**About this exercise:** Please continue the Doctor Who episode review below from the point where it stops.

**Source extract:**
*** Block opens ***
Maurice Roeves's Stotz is a deep end, nasty shark of a character, forever circling with menaces. And Jek has truly gone off the deep end with Peri-'We could think of the future'. It's truly pathetic and sails dangerously close to bathetic. This is probably the standout episode of an all time standout story. The Doctor's never seemed more alone, or more vulnerable, surrounded by idiot military and a jeering gallery of mercenaries and madmen. Peri's utterly lost and it's only by sacrificing himself that he'll save her but so be it. Davison's vulnerable, Orlando-esque Doctor is the perfect match for the scenario, the lamb to the slaughter that aces it. And oh that cliffhanger...13+++.

'Davison Masterclass XII: Death with Cleavage. Phenomenal.'

Episode 4

Crash dive ascent.

There's really very little left to say about this. 'Salateen-hold me'. Yes indeed. Bleak poignancy all over the shop. Everyone dies (well, nearly)-Salateen, Chellak, Stotz, Morgus, Jek, the Doctor. It's relentless. While Krau Timmin survives. (To perpetuate the corruption?) That location pursuit of the Doctor is some of the best quarry work ever in 'Who'. So dark and so adult, it's Holmes's greatest and grimmest gift to 'Who'. 13+++ here and 13+++ overall without a shadow of a doubt.
*** Block closes ***
Stored dataset items
*** Block opens ***
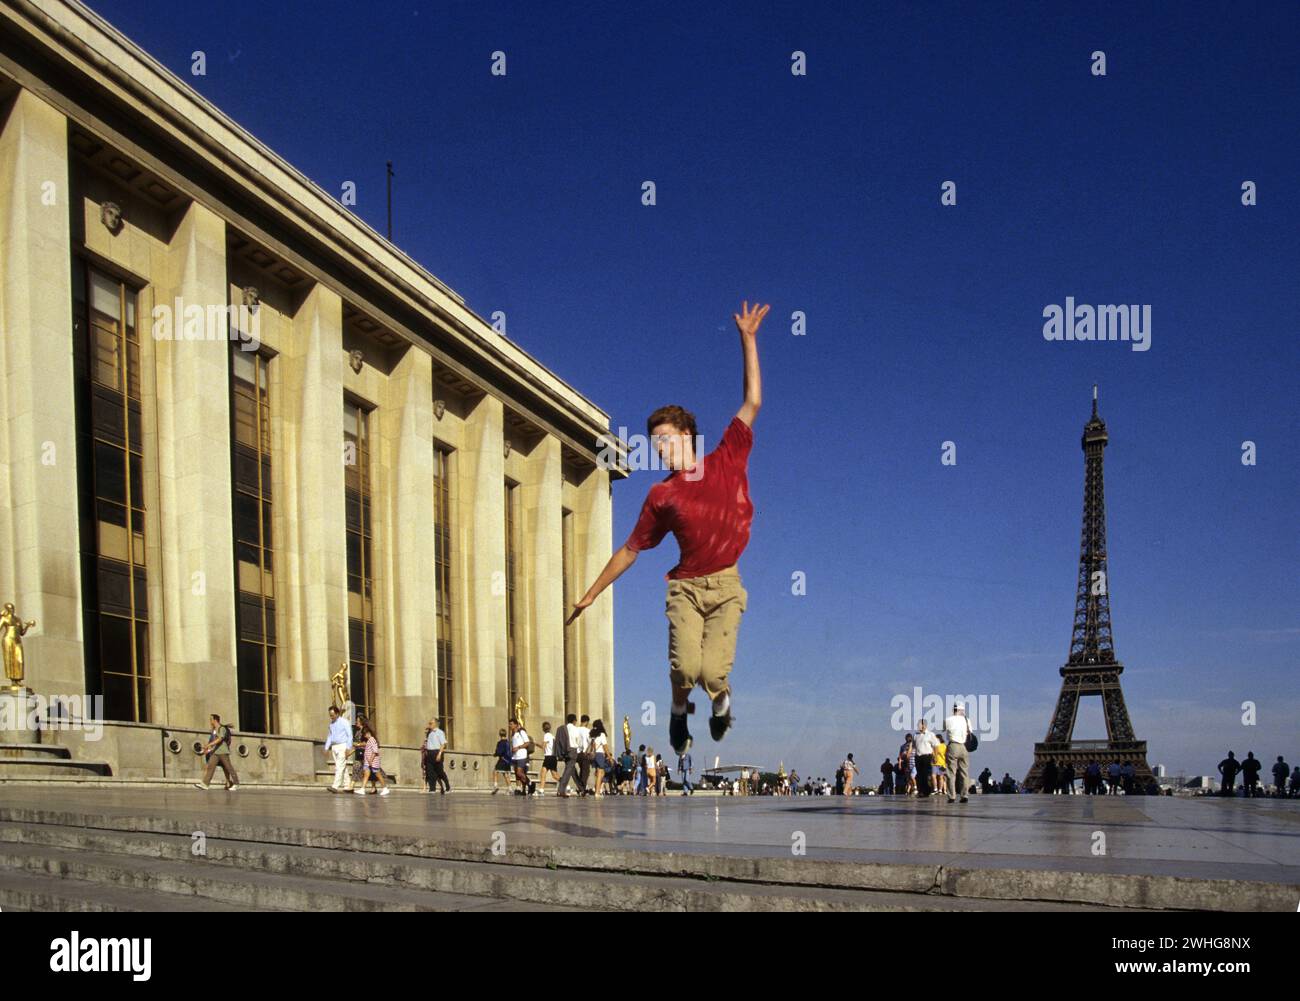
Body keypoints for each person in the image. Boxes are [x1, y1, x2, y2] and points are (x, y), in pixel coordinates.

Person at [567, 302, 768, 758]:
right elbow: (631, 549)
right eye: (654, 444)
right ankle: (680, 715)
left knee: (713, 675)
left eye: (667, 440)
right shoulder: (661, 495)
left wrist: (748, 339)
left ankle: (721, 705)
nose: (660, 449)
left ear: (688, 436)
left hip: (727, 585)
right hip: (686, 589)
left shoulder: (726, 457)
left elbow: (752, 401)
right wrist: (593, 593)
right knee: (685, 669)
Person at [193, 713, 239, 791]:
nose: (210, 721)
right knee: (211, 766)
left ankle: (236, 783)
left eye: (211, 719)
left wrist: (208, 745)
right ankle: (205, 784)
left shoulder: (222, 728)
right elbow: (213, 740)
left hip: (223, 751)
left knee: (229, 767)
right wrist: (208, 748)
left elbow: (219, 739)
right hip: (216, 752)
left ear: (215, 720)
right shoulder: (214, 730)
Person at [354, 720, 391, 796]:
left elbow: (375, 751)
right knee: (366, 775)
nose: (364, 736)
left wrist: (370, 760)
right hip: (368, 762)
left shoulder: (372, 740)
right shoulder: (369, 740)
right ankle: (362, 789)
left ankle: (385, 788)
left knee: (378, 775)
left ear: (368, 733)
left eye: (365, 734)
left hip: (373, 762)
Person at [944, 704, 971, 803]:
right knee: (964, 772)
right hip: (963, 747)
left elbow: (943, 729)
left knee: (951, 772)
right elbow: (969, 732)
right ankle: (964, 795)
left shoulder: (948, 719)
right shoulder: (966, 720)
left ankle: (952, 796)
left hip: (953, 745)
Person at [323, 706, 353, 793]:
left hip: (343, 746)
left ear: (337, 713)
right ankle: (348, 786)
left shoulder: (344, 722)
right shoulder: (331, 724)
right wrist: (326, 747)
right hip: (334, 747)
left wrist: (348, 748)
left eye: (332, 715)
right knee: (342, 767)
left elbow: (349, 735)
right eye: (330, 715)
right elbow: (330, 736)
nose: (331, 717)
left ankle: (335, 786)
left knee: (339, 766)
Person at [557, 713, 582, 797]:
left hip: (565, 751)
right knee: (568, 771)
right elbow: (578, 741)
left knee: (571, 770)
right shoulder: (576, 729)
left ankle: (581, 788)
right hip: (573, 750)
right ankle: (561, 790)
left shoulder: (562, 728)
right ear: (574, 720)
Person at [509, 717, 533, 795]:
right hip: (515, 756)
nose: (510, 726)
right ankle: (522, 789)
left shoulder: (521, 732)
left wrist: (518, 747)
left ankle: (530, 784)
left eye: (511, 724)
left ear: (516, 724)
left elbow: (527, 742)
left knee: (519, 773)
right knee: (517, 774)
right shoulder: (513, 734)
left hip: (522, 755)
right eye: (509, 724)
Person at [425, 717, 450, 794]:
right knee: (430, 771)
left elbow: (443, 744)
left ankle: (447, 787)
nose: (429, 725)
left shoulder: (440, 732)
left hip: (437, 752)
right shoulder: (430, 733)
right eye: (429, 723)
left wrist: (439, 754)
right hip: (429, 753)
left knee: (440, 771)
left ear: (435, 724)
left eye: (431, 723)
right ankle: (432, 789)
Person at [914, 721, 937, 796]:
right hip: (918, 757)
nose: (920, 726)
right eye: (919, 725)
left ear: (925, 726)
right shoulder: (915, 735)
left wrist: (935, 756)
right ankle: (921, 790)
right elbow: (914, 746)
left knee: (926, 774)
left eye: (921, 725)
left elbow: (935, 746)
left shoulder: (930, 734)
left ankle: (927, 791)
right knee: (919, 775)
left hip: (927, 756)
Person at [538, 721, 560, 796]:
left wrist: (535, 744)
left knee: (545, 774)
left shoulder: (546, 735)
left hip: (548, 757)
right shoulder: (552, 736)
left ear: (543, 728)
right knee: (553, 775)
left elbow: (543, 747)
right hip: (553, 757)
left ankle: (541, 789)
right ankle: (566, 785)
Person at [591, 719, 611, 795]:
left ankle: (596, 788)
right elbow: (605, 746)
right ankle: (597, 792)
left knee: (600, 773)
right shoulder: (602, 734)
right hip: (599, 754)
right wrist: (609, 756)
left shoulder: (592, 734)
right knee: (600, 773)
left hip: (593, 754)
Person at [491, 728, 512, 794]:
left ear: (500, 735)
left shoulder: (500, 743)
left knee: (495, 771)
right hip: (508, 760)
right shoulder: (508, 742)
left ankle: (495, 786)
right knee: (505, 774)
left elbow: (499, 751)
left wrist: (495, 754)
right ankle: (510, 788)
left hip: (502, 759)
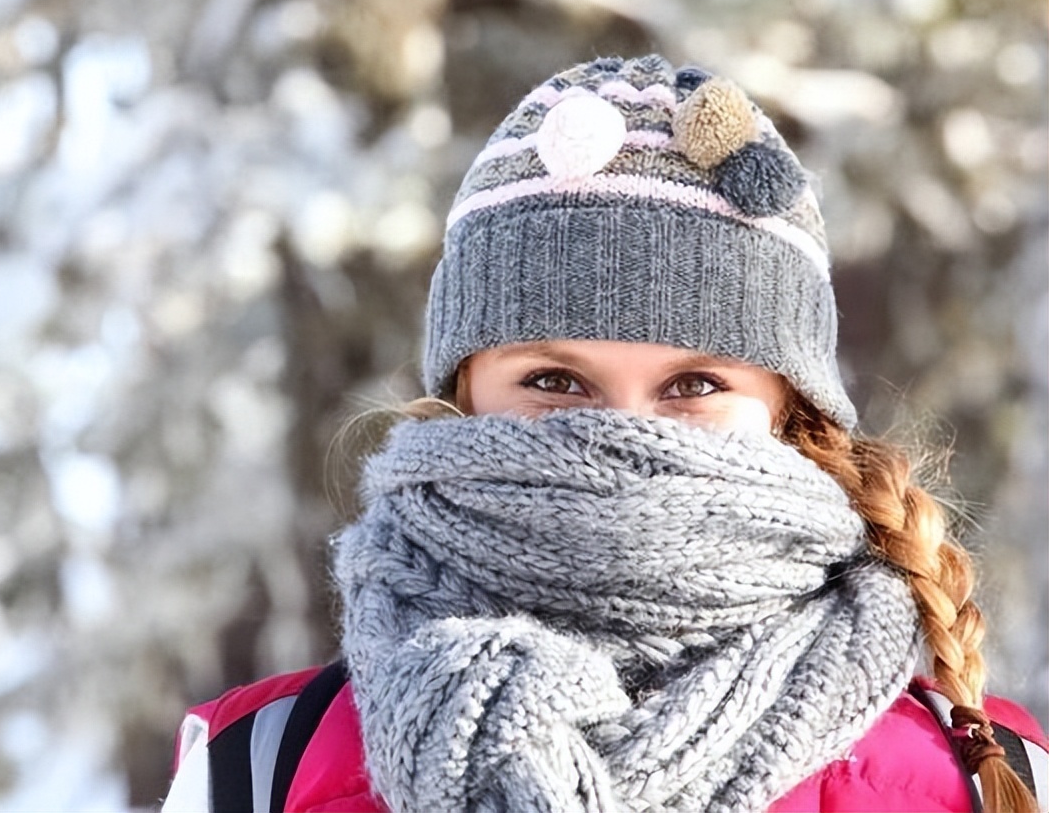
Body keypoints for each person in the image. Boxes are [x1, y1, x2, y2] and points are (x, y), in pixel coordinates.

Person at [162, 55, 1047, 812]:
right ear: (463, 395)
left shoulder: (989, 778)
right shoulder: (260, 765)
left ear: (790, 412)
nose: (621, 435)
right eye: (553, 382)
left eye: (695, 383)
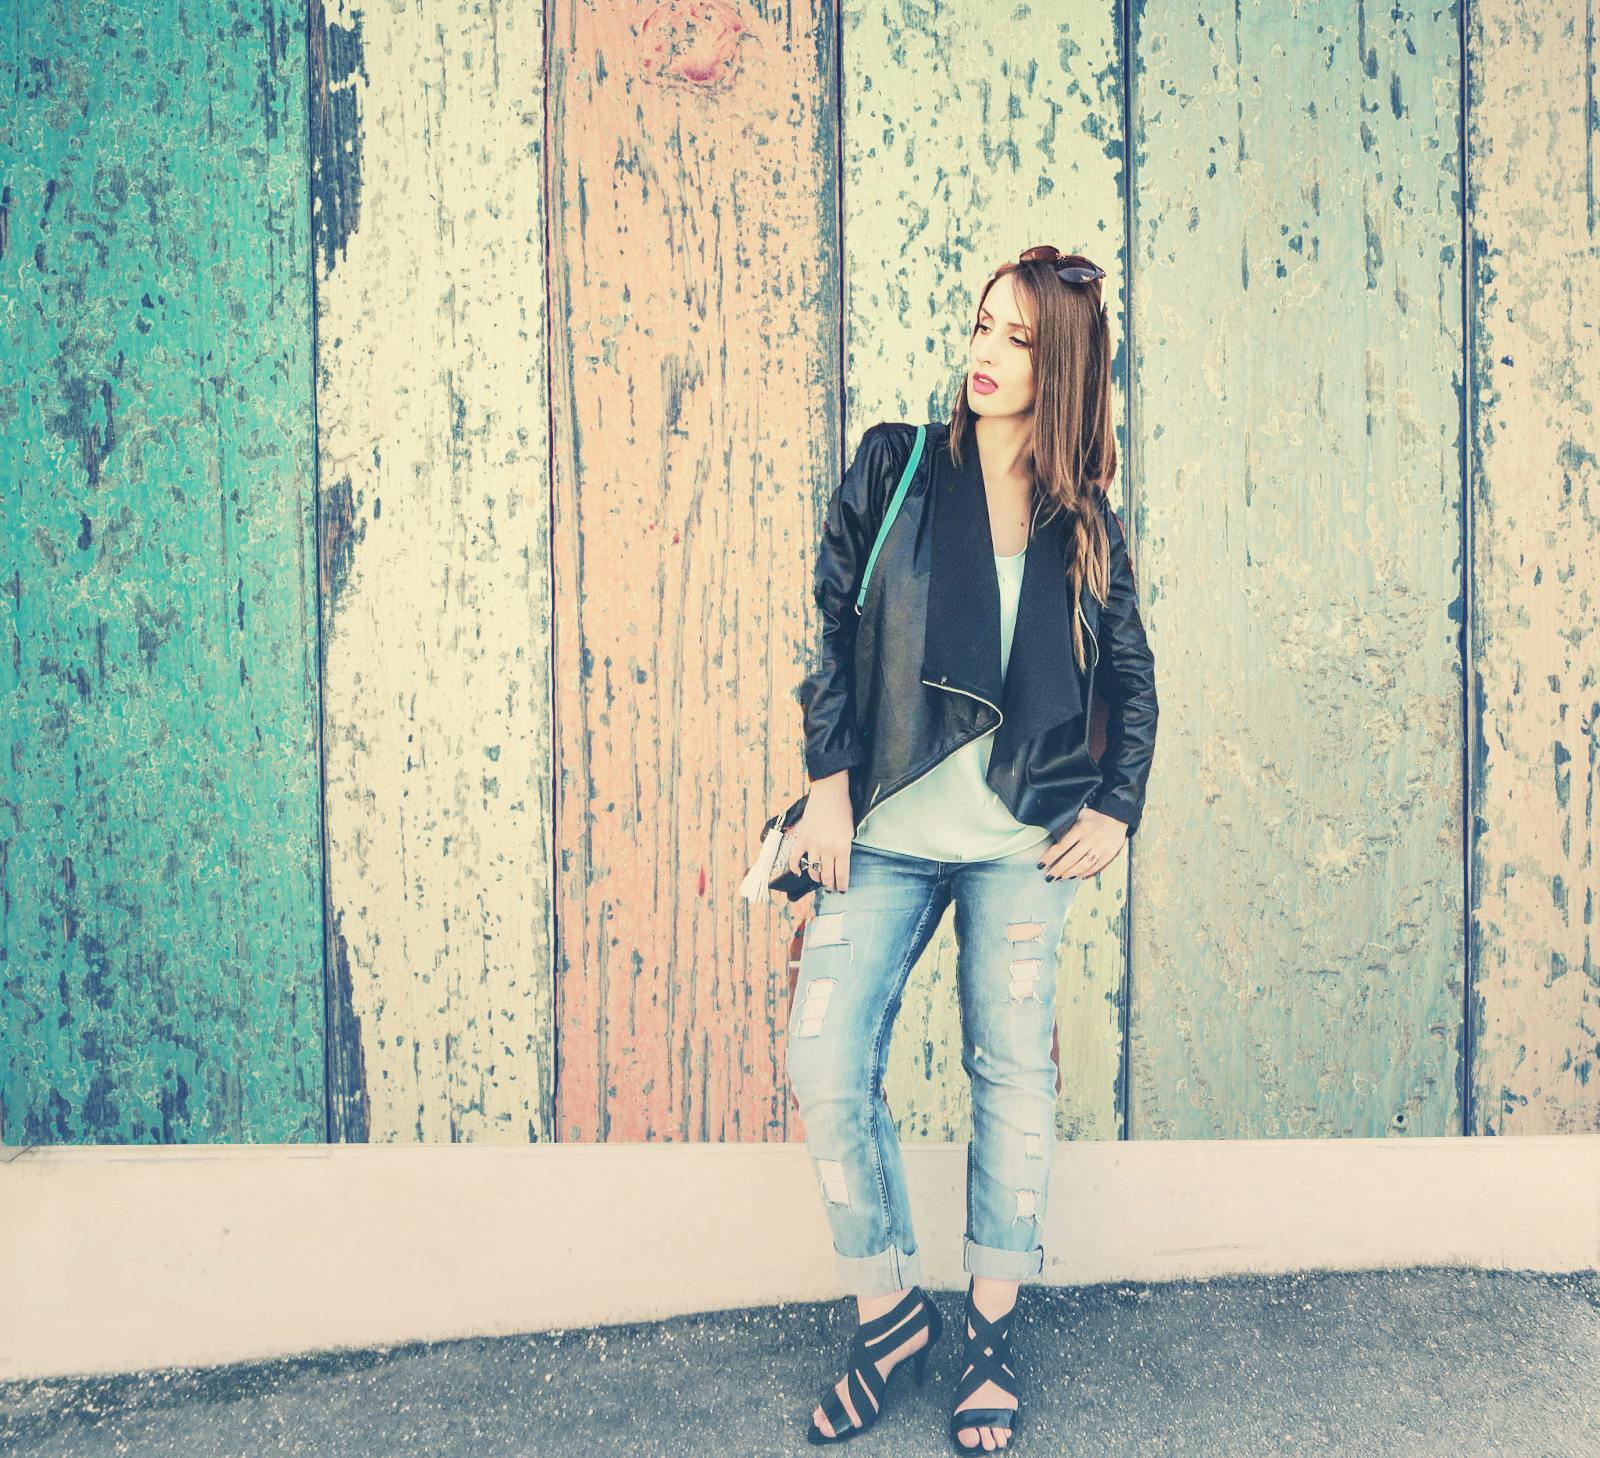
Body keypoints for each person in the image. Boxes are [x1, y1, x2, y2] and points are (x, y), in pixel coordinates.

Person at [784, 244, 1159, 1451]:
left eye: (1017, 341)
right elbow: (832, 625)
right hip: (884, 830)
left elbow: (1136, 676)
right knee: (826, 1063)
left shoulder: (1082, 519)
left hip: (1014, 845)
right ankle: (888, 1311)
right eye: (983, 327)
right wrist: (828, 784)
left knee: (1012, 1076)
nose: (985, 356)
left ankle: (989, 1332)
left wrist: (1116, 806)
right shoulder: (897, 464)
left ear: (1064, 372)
*** Block closes ***
**Your response:**
Although I gotta quibble Davison's name being left off the end credits-a JNT pettyism, nose out of joint when Davison turned down a fourth season? Who knows. And so weird to go from this to 'Twin Dilemma', which JNT apparently held to be the gem of the season. Double yerse. But sticking with 'Androzani', no it's not hard to see why it's topped the polls so many times. There're probably at least half a dozen that'd vie for the position for meself but I can understand the big ups. Burns itself into yer memory akin to 'Blake' at the conclusion of 'Blake's 7'. Unforgettable and a personal valediction for the Doctor amidst the soulless, money grubbing politicking'n'business.

'I have seen the future-it is murder.'


Peter, Peter, Peter...An astonishingly good, subtly mannered actor. An era with some astonishingly good, subtly mannered writing'n'production. But.....This is undeniably where an overly backward looking malaise starts to creep into 'Who'.

'Dream Time'

Studio bound or no (You can do a 'Jungle Pot Plant' Face Off with 'Planet of the Daleks') this is a lyrical but disturbing piece, very uncompromising with the predatory Mara. From within and so without and vice versa- Time's Wheel stuck in a fast splintering rut. Oh for a third TV Mara script from Mr Bailey...Simply outstanding.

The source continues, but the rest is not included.